Satgas Pencegahan dan Satgas Penindakan Korsup Direktorat V KPK yang saat ini tengah berada di Nusa Tenggara Timur, menjadi semacam "role model", bahwa di daerah lainpun tugas kolaborasi lainnya juga dilakukan oleh 4 Direktorat lainnya. Kabupaten atau Kota di Sumatera, Jawa, Kalimantan, Sulawesi dan Pulau lainnya, juga disentuh dengan pola, strategi dan pendekatan yang sama. Tentunya, output dari tugas kolaborasi ini salah satunya adalah bisa mendorong pemerintah daerah dalam tata kelola yang bersih dari korupsi dan dirasakan langsung oleh masyarakat (asas kebermanfaatan), bukan keberhasilan yang bersifat administrative.
Untuk itulah, Satgas KPK di Kepulauan Flores-NTT, tidak hanya melaksanakan kegiatan seremonial berupa kegiatan indoor, namun turun ke lapangan, melakukan pendampingan pada proyek strategis, progres proyek mangkrak dan berusaha respek terhadap anomali yang ada, kemudian berusaha mencari akar masalahnya dan mengkomunikasikan dengan stakeholder.
Terkait dengan sikap dan respon atas anomali dalam masyarakat, yang bisa dianalisa sebagai sebuah potensi terjadinya korupsi, maka Satgas KPK juga memberikan masukan kepada pihak terkait untuk menjadi atensi dan perbaikan dalam tata kelolanya, sehingga potensi korupsi tadi tidak terjadi sehingga bisa mencegah atau meminimalisir terjadinya kerugian keuangan negara.

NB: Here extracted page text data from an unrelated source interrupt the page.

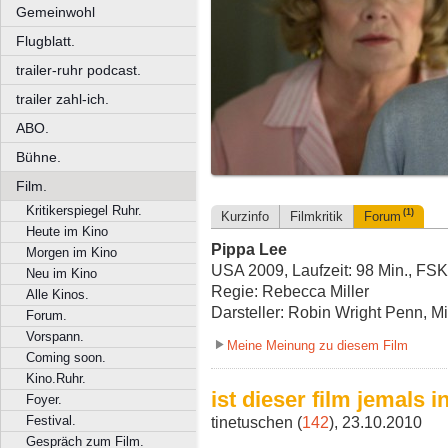
Gemeinwohl
Flugblatt.
trailer-ruhr podcast.
trailer zahl-ich.
ABO.
Bühne.
Film.
Kritikerspiegel Ruhr.
(1)
Kurzinfo
Filmkritik
Forum
Heute im Kino
Pippa Lee
Morgen im Kino
USA 2009, Laufzeit: 98 Min., FSK
Neu im Kino
Regie: Rebecca Miller
Alle Kinos.
Darsteller: Robin Wright Penn, Mi
Forum.
Vorspann.
Meine Meinung zu diesem Film
Coming soon.
Kino.Ruhr.
ist dieser film jemals 
Foyer.
tinetuschen (
142
), 23.10.2010
Festival.
Gespräch zum Film.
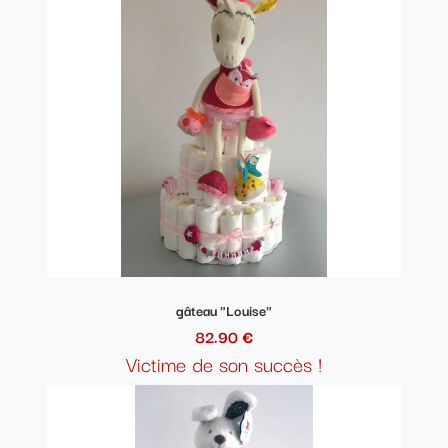
gâteau "Louise"
82.90 €
Victime de son succès !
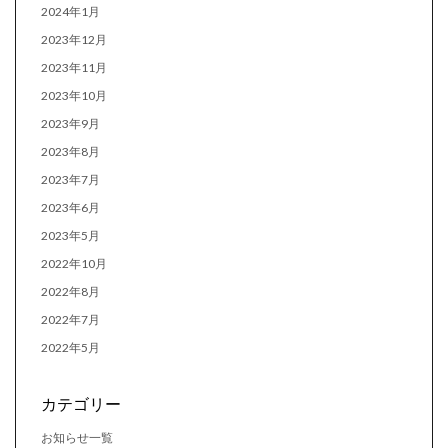
2024年1月
2023年12月
2023年11月
2023年10月
2023年9月
2023年8月
2023年7月
2023年6月
2023年5月
2022年10月
2022年8月
2022年7月
2022年5月
カテゴリー
お知らせ一覧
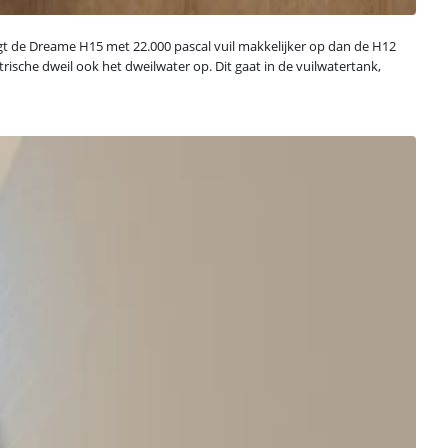
igt de Dreame H15 met 22.000 pascal vuil makkelijker op dan de H12
trische dweil ook het dweilwater op. Dit gaat in de vuilwatertank,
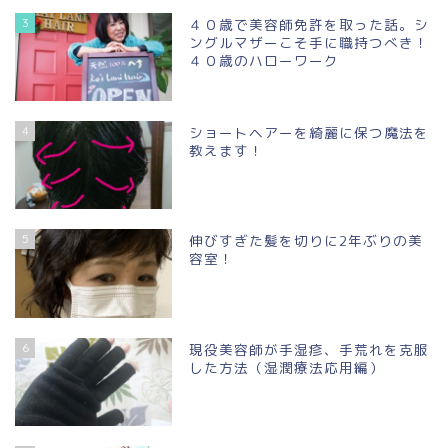
3
４０歳で美容師免許を取った話。シ
ングルマザーこそ手に職持つべき！
４０歳のハローワーク
4
ショートヘアーを綺麗に保つ魔法を
教えます！
5
伸びすぎた髪を切りに2年ぶりの美
容室！
6
現役美容師が手湿疹、手荒れを克服
した方法（湿潤療法応用編）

Seperti yang terjadi di Kabupaten Manggarai, terlihat antrian panjang  antrian panjang BBM di beberapa SPBU di Kabupaten Manggarai yang telah berlangsung kurang lebih 3 bulan belakangan ini. Ini sangat memrihatinkan dan sangat merugikan masyarakat. Mereka akan kehilangan waktu untuk menunggu antrian membeli BBM yang sangat mereka butuhkan.